Guild Heists are a lovely set of instanced missions which unlock on average every five levels. They are fantastic in that they teach players the basic of dungeon and raid mechanics and tactics. They also award a hefty boost in experience upon first completion. There effect really shows up towards the end-game when players, even new to the genre, appear well equipped with the knowledge required to deal with the dungeons at hand.

FATES are A Realm Reborn’s take on public quests. They spawn randomly in the open world, requiring you to kill waves of monsters, take on a huge boss or collect a specific item. Depending on your participated, you’re awarded with either bronze, silver or gold completion bonuses. Players are also forced to scale down their level if they exceed the maximum requirements to prevent griefing. Towards the later levels (40-50), these become the primary way to level due to their lucrative experience rewards, almost too lucrative.

Dungeons are a weak point. They’re unlocked as your progress through the main quest line, but there are also semi-secret alternatives, hidden away. Each one has their own unique monsters and bosses. Rewards are stingy, and loot is sparse. Your only reward after killing each boss is one or two treasure coffers, awarding only one item each. The “trash” of each dungeon award little to no reward outside of exp, which can make them feel more like roadblocks than incentives.

While FFXIV may not be trying to start a revolution, it handles class and character unlike any other successful MMO. While you start the game as one chosen class, at level 10 you have the ability to be any and all classes with just a switch of your weapon.

What does this mean? It removes the need for alts. But there’s a twist: when you switch to another class, your level and stats reset to level one. Each and every class has its own persistent level. This might seem daunting at first, but you get an exp bonus for every max leveled class you posses to make it a bit easier on your next.

Once you get a class to level 30, you can then choose to level a complementary class to level 15, which gives you a sort of specialization. For example, a level 30 Gladiator can dip his or her toes into Conjurer to level 15 to unlock the Paladin job. The Paladin can borrow some skills from both Conjurers and Marauders, but they will be weaker versions compared to if you were that actual class.

Crafting and gathering also uses this system. Equip one of the eight crafting tools or three gathering tools and you’ll find yourself again back at level one. Just like jobs, you can borrow skills from each crafting profession. Gathering is pretty bog standard: go into the world and click on nodes. Crafting though is different and fantastic. Any item you attempt to craft has various stats that you need to keep track of. Durability is how far the item is from falling apart, while quality dictates your chances at creating a high-quality version of that item. It’s basically a mini-game: improve the quality as much as possible while making sure the thing doesn’t break and you lose all your materials. This turns crafting into an actual skill instead of just a checklist.

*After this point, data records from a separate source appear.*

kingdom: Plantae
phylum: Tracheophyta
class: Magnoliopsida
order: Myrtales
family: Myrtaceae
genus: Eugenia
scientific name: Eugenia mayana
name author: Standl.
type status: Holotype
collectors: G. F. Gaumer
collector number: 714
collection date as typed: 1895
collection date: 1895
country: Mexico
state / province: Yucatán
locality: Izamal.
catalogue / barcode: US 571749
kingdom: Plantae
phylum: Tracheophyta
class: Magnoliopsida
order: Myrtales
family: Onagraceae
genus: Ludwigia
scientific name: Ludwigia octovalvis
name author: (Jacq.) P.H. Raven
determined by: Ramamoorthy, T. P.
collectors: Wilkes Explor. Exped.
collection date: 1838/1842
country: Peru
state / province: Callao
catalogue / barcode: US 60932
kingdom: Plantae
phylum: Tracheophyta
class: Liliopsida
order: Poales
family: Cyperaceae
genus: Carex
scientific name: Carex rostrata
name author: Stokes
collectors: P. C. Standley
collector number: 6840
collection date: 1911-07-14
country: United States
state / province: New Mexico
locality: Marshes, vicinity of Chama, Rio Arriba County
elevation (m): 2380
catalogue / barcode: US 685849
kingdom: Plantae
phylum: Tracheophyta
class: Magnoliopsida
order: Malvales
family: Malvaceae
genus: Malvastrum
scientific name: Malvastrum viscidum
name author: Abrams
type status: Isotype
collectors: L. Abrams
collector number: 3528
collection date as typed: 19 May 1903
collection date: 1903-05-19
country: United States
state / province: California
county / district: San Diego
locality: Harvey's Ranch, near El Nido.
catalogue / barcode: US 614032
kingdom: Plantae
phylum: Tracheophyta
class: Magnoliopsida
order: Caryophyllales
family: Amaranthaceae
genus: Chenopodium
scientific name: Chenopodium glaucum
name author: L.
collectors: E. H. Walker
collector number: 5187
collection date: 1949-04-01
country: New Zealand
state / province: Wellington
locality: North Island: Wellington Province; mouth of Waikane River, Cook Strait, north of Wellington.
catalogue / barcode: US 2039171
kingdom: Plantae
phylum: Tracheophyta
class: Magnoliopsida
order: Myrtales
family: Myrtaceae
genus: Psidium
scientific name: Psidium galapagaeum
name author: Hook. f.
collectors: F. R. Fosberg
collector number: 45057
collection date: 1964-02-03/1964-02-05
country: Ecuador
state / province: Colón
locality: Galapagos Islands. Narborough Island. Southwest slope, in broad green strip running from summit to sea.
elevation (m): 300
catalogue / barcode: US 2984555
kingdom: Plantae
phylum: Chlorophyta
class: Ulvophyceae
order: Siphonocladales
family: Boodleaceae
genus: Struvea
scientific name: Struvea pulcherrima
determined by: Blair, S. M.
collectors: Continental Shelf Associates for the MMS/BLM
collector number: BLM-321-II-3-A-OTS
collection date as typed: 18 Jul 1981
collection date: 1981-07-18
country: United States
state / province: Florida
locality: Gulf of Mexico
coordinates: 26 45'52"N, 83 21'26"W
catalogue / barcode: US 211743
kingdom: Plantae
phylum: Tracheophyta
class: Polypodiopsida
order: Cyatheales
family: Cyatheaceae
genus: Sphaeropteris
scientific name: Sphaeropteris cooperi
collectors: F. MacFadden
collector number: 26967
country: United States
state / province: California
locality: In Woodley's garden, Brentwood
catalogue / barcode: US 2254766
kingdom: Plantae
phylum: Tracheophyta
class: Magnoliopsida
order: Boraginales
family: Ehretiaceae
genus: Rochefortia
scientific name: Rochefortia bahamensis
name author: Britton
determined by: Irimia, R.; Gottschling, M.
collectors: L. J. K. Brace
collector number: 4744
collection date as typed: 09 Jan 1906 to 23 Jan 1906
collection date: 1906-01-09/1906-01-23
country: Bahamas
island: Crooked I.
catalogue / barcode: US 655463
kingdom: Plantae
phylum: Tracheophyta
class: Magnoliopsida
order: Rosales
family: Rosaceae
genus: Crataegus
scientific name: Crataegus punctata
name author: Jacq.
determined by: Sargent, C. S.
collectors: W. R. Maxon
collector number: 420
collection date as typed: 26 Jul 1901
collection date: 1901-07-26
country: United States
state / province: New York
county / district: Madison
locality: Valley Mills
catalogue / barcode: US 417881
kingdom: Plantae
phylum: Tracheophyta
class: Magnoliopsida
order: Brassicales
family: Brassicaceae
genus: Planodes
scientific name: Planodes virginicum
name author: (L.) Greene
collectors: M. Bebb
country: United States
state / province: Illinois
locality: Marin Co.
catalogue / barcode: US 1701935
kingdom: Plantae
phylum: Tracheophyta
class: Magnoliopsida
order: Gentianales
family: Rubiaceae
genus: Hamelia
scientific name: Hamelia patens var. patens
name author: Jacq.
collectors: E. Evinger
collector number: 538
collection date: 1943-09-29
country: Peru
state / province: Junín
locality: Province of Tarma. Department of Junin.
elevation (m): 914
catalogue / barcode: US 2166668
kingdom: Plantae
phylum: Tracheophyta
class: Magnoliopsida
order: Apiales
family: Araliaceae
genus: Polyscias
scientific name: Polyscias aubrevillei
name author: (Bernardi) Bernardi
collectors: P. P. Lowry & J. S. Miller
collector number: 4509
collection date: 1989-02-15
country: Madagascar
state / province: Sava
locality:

A Realm Reborn again stays with the familiarity of tab-targetting combat with a hot bar full of skills. It can’t match the combat of, say, TERA and Guild Wars 2, the sheer quality in the animations and skills elevate it. I played as a Pugilist: a hand to hand combat specialist. I could feel every punch as it connected with my enemies, and it was a treat to see a quick one-two followed by a roundhouse kick.

But there’s one massive flaw. Latency.

The servers for both American and European players for are hosted in Canada. I’m playing in the UK, and that means a consistent 100-200ms latency whenever I play. That’s almost acceptable for open world play, but in dungeons, it’s a complete nightmare, particularly when dealing with large area-of-effect abilities. It becomes a major issue in high-level dungeons, where those dodges are the difference between life and death. At the worst times, it can halt your progression completely.

The completionist in me is nearly overwhelmed with the sheer amount of things to do in A Realm Reborn. Square Enix really do deserve praise for not only fixing the issues of the original game, but far exceeding their goal.